Архипелаг Туамоту прекрасно защищал от волн. Мне еще никогда не приходилось плыть по такому гладкому океану. Даже ветер вежливо повернул на северо-восток, и я снова шла в бакштаг.
Утром 10 сентября я увидела по курсу Таити — жемчужину Полинезии, рай моряков, мечту Европы и полмира. Маркизы, эти вырастающие из океана горы, были прекрасны, но Таити был неописуемо красив. Из воды вылезала целая горная цепь, каждая вершина которой имела свою форму и свой цвет. Я начала готовиться к торжественному въезду. Этот вопрос давно меня беспокоил. По описанию в лоции, Папеэте — большой и цивилизованный порт, оборудованный плавучими маяками и створами. Остров окружал кольцом коралловый риф, в котором имелись небольшие разъемы — входы в гавани. Вход в Папеэте имел в ширину 50 м — для «Мазурки» широкая дорога, но на ней время от времени появлялись течения. Они-то и сгоняли сон с моих глаз. Уж очень мне не нравились с некоторых пор течения, особенно встречные.

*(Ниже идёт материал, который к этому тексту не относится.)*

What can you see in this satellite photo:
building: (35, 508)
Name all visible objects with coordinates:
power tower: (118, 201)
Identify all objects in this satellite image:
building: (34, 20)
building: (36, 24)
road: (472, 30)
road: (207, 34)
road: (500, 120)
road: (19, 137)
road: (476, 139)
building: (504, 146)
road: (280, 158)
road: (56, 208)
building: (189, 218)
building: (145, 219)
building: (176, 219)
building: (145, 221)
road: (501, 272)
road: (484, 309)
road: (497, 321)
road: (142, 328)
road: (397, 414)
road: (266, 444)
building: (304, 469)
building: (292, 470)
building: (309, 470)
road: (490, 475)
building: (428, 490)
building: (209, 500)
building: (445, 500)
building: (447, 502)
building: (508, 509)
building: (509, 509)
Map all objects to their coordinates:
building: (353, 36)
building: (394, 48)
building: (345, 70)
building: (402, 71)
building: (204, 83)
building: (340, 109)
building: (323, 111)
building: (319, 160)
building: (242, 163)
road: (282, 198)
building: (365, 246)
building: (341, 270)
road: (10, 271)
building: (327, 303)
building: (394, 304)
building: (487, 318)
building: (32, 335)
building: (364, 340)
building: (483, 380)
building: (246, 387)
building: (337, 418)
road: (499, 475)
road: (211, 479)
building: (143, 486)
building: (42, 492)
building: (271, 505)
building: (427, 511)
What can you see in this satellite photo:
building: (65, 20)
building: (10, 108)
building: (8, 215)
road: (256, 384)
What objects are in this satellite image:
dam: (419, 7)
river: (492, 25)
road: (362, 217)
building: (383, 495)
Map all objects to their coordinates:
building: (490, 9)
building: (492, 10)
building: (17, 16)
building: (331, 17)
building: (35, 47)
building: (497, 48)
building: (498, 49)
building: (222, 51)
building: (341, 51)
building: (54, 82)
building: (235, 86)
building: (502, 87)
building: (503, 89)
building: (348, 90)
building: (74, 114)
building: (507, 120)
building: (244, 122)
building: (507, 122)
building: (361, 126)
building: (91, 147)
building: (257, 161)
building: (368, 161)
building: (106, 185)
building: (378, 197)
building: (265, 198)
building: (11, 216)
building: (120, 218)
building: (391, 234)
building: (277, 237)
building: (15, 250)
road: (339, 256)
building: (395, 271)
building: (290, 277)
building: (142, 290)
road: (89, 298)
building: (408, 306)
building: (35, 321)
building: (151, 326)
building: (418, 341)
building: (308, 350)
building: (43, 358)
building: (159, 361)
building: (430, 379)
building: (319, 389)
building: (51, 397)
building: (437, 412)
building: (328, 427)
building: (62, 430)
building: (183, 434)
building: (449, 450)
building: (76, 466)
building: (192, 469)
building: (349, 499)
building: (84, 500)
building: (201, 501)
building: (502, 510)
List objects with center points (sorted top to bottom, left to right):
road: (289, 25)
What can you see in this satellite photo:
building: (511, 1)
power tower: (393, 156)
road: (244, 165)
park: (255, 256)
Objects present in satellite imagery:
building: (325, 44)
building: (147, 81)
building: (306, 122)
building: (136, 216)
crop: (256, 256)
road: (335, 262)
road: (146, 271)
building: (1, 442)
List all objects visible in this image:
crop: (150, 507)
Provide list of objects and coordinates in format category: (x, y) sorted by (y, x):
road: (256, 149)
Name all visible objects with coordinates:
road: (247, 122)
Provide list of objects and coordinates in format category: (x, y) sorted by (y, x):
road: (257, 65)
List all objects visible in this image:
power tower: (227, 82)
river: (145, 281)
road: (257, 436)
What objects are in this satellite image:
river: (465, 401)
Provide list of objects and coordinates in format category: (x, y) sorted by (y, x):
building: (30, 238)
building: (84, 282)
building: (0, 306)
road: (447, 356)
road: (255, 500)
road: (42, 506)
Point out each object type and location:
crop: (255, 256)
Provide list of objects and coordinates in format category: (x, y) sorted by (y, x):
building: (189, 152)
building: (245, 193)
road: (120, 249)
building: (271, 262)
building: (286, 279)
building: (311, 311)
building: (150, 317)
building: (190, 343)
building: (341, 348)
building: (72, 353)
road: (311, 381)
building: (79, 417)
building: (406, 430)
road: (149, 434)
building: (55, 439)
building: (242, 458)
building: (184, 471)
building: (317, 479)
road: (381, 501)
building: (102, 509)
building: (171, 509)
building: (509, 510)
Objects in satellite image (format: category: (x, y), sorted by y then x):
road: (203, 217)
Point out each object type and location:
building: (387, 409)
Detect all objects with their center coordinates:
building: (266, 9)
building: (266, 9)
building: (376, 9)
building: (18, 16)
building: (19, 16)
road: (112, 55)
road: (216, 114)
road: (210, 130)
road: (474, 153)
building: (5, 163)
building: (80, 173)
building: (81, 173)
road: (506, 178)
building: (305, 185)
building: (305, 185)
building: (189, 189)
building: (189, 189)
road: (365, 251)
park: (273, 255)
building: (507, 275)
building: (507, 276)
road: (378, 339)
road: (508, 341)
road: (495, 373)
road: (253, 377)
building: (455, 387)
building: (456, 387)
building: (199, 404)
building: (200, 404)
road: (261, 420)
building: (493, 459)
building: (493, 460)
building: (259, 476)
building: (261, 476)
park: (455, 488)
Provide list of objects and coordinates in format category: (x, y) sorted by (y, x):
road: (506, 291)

Тем временем ветер почти иссяк, я включила двигатель. В порт я хотела войти с солнцем в спину, т. е. после полудня.
Плавание вдоль рифов было для меня совершенно новым. Только вблизи я поняла, какая это пакость. С правого борта — океан до самого экватора, с левого — всего в нескольких метрах гребешок белой пены. За гребешком вода не темно-голубая, а бежевая, и там кто-то бродит по щиколотку в воде. Счастье, что ветер, хоть слабый, но был, и солнце светило в спину, а не в глаза.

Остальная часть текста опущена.